A battery that is meant to power a single house doesn't need to be able to output enough power for 100 houses.

It's important to not be misleading about that because, usually, the lower the rated output of a battery, the higher the power density can be. Which means cheaper and smaller batteries.

I'm not sure I follow. What battery are you referring to when you say a low power density battery can have a high energy density? A flow cell battery?

I'm talking about existing commodity batteries, like lithium ion batteries.

No one is powering a house with a battery, or hydrogen, for 100 hours.

Neither are an energy source. We will power houses with low cost carbon-free energy: nuclear and renewables.

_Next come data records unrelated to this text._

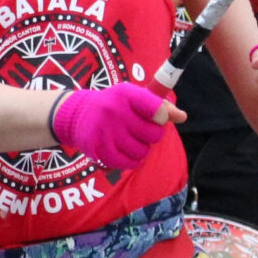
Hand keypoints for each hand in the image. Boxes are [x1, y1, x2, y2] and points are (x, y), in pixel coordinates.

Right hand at [49, 81, 181, 170]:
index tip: (158, 118)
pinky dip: (132, 161)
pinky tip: (126, 153)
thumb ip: (159, 105)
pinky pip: (128, 163)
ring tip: (130, 141)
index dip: (163, 116)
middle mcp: (114, 111)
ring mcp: (105, 132)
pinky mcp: (98, 149)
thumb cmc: (113, 105)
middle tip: (139, 130)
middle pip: (154, 134)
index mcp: (126, 94)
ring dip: (141, 149)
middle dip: (152, 135)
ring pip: (142, 151)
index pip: (157, 108)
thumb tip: (182, 116)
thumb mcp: (133, 97)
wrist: (76, 115)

For renewables, interconnection and load and generation diversity will deal with most intermittency issues.

We then provide additional firming capacity with other technology, including energy storage, that in the case of batteries, is probably operating every day, and for pumped hydro and other long duration storage that’s probably operating every week or two, and then some fuel-based generation that’s probably only operating a few days a year.

Hydrogen is probably not a big part of the future power system.

I think if you run the numbers microgrids and cheap storage wins vs major grid upgrades and vast transmission networks.

The grid is going extinct when renewables and storage reach their terminal scaled costs.

As Tony Seba so eloquently put it: "you could capture god and force him to generate limitless power forever at the center of a power plant and it would still not be cheaper than decentralized renewables and storage".